• _TASK BRIEF_:
Put the lines of the listing into a numbered list, starting at the line that contains "Find all instances of liver. (SVG masks)" and ending with the last line of the listing. Leave out any blank lines.

** START OF PROVIDED MATERIAL **

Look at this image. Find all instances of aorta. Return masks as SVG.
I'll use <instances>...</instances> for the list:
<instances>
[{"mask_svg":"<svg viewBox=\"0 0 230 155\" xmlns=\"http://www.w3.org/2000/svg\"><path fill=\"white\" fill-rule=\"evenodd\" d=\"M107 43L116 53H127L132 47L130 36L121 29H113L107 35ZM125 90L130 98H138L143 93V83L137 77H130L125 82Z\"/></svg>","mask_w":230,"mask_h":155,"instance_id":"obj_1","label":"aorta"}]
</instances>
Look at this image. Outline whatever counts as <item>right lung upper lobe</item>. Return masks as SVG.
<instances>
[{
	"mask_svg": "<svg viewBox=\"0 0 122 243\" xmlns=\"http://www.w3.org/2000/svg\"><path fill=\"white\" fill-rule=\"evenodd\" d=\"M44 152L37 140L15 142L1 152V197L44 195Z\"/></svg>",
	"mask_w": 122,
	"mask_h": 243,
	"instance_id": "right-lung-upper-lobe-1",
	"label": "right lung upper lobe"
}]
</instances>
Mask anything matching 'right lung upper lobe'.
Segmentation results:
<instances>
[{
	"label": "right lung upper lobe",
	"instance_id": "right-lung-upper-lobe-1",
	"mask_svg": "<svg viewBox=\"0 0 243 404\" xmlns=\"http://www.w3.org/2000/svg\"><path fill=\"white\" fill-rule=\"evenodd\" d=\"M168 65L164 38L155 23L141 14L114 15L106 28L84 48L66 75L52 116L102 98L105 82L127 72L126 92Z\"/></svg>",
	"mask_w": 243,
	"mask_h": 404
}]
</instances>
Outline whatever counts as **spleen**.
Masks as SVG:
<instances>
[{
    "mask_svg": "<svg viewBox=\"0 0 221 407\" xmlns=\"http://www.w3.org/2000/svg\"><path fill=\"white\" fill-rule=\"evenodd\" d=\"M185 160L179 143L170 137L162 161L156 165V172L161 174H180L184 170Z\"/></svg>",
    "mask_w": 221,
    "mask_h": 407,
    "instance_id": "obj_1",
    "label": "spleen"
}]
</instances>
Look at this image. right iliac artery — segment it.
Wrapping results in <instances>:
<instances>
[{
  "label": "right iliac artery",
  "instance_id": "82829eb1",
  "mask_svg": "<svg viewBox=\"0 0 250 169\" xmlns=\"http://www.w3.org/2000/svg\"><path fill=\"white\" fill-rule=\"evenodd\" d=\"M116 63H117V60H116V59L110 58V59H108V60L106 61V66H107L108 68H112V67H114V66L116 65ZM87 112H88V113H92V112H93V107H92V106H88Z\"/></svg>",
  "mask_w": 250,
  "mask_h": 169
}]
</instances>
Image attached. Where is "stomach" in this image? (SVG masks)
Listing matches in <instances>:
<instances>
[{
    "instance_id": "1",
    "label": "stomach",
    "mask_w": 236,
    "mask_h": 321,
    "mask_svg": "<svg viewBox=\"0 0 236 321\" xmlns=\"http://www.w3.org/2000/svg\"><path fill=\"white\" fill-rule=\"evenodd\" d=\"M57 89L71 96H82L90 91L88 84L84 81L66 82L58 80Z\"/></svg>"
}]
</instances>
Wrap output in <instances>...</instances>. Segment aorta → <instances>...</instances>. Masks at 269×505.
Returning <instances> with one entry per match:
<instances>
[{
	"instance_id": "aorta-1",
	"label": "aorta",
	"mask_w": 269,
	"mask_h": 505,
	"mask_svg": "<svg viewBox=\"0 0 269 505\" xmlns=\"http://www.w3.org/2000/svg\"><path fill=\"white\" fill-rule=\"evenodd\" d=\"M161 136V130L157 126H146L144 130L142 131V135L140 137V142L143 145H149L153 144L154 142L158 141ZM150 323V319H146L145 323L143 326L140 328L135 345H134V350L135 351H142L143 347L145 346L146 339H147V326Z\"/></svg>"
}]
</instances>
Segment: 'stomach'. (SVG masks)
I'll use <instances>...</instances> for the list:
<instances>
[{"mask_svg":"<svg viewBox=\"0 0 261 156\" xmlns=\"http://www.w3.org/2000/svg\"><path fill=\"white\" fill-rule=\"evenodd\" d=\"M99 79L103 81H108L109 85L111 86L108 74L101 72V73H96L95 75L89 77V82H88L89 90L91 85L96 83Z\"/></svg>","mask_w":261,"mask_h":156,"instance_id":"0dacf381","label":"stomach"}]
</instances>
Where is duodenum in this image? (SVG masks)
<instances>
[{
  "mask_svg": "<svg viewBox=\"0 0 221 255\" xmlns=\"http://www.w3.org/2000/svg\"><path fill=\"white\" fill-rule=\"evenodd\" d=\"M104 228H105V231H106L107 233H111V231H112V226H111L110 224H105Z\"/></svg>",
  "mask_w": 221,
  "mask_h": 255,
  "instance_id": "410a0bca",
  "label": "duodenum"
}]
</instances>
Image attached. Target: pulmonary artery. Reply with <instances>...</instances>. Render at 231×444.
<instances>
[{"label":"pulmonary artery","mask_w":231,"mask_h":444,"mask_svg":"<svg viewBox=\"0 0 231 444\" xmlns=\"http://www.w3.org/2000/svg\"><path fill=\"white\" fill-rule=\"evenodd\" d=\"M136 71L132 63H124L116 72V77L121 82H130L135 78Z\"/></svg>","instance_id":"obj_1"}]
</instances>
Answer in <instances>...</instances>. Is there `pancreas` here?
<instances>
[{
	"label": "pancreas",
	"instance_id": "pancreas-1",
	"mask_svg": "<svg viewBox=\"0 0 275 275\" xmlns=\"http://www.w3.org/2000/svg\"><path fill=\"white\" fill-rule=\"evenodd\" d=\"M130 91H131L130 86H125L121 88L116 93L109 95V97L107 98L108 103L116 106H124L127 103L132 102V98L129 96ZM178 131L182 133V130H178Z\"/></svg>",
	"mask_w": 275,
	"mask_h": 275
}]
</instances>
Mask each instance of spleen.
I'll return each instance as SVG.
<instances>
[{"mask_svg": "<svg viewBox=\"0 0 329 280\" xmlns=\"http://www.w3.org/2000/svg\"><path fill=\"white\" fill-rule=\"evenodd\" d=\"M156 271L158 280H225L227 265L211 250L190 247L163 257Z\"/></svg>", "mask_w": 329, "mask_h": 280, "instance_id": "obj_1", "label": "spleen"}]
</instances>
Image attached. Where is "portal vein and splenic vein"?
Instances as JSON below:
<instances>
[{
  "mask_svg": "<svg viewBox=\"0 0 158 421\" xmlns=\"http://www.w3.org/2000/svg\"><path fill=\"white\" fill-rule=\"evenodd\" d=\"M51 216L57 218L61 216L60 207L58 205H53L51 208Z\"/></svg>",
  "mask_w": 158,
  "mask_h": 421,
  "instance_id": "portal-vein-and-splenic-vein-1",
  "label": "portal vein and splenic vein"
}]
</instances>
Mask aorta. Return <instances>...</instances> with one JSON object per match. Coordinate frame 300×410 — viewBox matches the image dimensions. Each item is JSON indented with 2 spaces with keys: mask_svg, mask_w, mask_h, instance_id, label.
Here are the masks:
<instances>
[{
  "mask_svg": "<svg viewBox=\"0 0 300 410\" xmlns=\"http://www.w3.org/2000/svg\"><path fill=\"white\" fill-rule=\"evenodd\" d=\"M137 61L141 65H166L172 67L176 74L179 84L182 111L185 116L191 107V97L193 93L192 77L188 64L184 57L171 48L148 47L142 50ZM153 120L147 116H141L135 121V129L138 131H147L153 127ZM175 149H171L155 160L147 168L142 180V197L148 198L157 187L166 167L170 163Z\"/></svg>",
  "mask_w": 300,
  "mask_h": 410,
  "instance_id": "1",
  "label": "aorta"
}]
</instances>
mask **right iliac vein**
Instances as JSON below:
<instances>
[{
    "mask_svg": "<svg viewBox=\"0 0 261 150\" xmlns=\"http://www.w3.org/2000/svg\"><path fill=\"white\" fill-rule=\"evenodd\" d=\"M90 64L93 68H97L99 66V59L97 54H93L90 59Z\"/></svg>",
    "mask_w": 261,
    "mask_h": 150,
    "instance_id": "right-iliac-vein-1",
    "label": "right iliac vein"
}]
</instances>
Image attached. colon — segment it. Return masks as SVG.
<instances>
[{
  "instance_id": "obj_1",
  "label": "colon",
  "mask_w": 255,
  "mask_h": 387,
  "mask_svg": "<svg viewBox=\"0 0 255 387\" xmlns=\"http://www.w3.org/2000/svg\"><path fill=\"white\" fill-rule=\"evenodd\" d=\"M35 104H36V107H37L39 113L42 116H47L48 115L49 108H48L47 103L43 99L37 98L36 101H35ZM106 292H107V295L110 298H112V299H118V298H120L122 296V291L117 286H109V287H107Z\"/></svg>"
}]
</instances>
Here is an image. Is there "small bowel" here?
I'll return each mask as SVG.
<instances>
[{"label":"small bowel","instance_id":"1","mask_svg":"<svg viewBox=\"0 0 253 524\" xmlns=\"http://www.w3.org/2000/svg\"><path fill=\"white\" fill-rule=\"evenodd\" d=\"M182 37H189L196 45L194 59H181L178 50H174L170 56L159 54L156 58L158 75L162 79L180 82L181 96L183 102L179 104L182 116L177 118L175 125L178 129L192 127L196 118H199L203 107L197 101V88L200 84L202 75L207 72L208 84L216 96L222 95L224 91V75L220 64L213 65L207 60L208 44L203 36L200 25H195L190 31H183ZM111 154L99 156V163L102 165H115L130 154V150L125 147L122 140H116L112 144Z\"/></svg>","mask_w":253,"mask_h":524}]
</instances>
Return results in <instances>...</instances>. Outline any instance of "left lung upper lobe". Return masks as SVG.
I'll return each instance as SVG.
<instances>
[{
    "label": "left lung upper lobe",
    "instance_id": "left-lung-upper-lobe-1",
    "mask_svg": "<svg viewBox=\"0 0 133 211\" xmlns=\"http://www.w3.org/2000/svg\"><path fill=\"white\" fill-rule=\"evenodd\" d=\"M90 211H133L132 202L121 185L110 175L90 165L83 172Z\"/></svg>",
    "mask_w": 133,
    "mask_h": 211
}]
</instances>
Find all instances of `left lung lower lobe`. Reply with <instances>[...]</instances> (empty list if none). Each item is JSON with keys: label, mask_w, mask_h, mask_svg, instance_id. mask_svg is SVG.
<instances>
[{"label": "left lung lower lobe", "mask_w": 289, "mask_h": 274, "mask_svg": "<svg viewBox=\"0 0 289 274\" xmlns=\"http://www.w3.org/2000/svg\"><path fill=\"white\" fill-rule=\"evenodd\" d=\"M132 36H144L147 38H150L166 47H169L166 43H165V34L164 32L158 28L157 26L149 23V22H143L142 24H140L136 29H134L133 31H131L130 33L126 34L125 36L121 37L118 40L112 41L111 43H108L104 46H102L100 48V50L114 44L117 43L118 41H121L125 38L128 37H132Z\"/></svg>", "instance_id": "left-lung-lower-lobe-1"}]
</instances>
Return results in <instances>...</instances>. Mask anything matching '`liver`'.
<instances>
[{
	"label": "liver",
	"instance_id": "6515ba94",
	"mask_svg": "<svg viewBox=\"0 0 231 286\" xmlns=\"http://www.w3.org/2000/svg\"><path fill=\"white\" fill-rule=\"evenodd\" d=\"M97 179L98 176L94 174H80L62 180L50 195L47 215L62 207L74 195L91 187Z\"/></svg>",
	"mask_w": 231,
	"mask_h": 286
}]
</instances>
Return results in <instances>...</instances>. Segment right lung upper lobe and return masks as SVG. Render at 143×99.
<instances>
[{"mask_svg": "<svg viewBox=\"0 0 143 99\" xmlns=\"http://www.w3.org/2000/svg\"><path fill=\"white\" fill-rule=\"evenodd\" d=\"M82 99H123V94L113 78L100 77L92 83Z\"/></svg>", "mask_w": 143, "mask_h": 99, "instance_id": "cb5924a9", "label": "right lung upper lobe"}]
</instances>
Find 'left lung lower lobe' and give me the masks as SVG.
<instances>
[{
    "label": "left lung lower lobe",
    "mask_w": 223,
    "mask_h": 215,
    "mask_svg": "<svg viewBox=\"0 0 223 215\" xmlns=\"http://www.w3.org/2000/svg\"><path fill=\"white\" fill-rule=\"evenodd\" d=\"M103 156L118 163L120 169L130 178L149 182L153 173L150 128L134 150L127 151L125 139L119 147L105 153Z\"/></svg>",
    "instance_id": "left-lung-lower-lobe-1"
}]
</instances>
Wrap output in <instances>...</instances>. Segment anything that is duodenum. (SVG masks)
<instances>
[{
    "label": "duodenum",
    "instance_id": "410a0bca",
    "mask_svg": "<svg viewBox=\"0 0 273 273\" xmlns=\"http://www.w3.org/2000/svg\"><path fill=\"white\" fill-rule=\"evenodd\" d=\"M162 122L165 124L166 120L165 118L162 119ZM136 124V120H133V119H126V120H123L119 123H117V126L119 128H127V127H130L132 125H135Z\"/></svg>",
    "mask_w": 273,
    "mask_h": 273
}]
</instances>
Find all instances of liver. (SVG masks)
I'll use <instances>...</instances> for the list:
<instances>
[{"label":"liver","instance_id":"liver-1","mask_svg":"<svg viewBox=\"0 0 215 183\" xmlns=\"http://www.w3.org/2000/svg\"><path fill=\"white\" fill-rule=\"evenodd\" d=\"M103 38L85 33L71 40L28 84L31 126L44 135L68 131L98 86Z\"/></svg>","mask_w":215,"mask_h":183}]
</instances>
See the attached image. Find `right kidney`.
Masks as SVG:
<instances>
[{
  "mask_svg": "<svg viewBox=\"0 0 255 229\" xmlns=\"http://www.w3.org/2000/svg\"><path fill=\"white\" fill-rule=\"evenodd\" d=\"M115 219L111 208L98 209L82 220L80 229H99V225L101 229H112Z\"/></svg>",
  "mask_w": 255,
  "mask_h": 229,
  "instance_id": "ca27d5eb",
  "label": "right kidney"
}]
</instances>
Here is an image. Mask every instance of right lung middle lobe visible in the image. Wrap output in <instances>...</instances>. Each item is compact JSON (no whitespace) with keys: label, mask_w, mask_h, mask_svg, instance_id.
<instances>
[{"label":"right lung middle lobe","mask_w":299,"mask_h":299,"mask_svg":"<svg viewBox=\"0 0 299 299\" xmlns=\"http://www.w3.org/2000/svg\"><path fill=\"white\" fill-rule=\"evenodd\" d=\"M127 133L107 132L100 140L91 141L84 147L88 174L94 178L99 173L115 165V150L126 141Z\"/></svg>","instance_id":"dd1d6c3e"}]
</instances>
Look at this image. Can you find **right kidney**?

** END OF PROVIDED MATERIAL **

• _EXPECTED ANSWER_:
1. Find all instances of liver. (SVG masks)
2. I'll use <instances>...</instances> for the list:
3. <instances>
4. [{"label":"liver","instance_id":"liver-1","mask_svg":"<svg viewBox=\"0 0 215 183\" xmlns=\"http://www.w3.org/2000/svg\"><path fill=\"white\" fill-rule=\"evenodd\" d=\"M103 38L85 33L71 40L28 84L31 126L44 135L68 131L98 86Z\"/></svg>","mask_w":215,"mask_h":183}]
5. </instances>
6. See the attached image. Find `right kidney`.
7. Masks as SVG:
8. <instances>
9. [{
10.   "mask_svg": "<svg viewBox=\"0 0 255 229\" xmlns=\"http://www.w3.org/2000/svg\"><path fill=\"white\" fill-rule=\"evenodd\" d=\"M115 219L111 208L98 209L82 220L80 229H99V225L101 229H112Z\"/></svg>",
11.   "mask_w": 255,
12.   "mask_h": 229,
13.   "instance_id": "ca27d5eb",
14.   "label": "right kidney"
15. }]
16. </instances>
17. Here is an image. Mask every instance of right lung middle lobe visible in the image. Wrap output in <instances>...</instances>. Each item is compact JSON (no whitespace) with keys: label, mask_w, mask_h, mask_svg, instance_id.
18. <instances>
19. [{"label":"right lung middle lobe","mask_w":299,"mask_h":299,"mask_svg":"<svg viewBox=\"0 0 299 299\" xmlns=\"http://www.w3.org/2000/svg\"><path fill=\"white\" fill-rule=\"evenodd\" d=\"M127 133L107 132L100 140L91 141L84 147L88 174L94 178L99 173L115 165V150L126 141Z\"/></svg>","instance_id":"dd1d6c3e"}]
20. </instances>
21. Look at this image. Can you find **right kidney**?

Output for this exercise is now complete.